A first impedance having one end connected to the output terminal of the first current output type operational amplifier, the other end fixed to a ground level or a reference power supply level, and one end connected to the first A resistor connected to the output terminal of the current output type operational amplifier, and a current supplied to the input terminal via the resistor, the input terminal being virtually grounded and the other end of the resistor being connected to the input terminal. Is output from two output terminals, and one output terminal of the two output terminals is connected to one end of the resistor or the input terminal of the first current output type amplifier. A current output type operational amplifier, a second impedance having one end connected to the other output end of the second current output type operational amplifier, and the other end fixed to a ground level or a reference power supply level; Output current Active filter, characterized by comprising interpolated and a feedback resistor through between the other output terminal of the type operational amplifier and the input terminal of said first current output type amplifier. 3. An operational amplifier comprising: a plurality of current output type operational amplifiers whose input terminals are virtually grounded and output a current corresponding to an input current input to the input terminal from one or more output terminals;
At least two current output type operational amplifiers in the plurality of current output type operational amplifiers are connected in cascade, and an interconnection point of the two cascaded current output type operational amplifiers is an external impedance terminal. Connected to
The latter one of the two current output type operational amplifiers has at least two output terminals, and one of these output terminals is connected to the external impedance connection terminal or the former stage of the two current output type operational amplifiers. An integrated circuit for an active filter, wherein the integrated circuit is connected to an input terminal of an object. 4. An input terminal that is virtually grounded and outputs a current proportional to a current input to the input terminal from an output terminal.

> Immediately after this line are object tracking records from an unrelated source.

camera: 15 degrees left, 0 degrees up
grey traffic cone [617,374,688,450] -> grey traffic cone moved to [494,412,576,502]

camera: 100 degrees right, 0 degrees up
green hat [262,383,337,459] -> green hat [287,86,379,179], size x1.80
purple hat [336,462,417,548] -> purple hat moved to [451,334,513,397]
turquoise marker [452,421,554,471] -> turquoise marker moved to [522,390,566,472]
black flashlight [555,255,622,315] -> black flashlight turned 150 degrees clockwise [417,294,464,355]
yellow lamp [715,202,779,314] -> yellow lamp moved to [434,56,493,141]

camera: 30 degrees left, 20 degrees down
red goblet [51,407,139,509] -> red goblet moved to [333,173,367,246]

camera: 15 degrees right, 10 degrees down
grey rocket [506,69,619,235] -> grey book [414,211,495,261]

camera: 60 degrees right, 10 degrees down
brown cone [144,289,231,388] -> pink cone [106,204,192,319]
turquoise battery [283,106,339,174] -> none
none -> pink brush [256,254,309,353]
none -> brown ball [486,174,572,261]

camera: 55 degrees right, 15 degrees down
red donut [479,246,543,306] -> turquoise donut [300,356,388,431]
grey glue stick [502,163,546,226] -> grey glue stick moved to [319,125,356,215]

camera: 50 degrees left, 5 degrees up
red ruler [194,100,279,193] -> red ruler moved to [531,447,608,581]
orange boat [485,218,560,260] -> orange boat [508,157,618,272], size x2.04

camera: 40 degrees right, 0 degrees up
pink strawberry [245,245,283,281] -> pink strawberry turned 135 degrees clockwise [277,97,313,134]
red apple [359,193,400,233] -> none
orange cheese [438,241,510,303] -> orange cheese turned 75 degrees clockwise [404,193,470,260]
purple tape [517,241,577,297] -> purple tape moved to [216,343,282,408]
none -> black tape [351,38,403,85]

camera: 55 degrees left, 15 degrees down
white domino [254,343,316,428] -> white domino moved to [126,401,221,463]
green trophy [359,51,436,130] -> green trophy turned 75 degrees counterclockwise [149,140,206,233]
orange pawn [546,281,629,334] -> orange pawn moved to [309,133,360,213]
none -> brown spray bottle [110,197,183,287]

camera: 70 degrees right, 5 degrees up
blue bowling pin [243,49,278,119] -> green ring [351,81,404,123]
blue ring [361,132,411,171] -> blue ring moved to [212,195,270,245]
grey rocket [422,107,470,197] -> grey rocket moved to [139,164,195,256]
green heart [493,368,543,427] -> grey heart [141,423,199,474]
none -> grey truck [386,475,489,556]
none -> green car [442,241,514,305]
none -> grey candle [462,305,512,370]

And a first external impedance terminal connected to the output terminal of the first current output type operational amplifier, and one end connected to the output terminal of the first current output type operational amplifier. And the other end of the resistor is connected to the input terminal, and a current corresponding to a current input to the input terminal via the resistor is output from the two output terminals. And a second current output type operational amplifier in which one of the two output terminals is connected to one end of the resistor or an input terminal of the first current output type amplifier; and A second external impedance terminal connected to the other output terminal of the current output type operational amplifier; the other output terminal of the second current output type operational amplifier; and an input terminal of the first current output type amplifier Return interposed between Active filter integrated circuit characterized by comprising a resistor.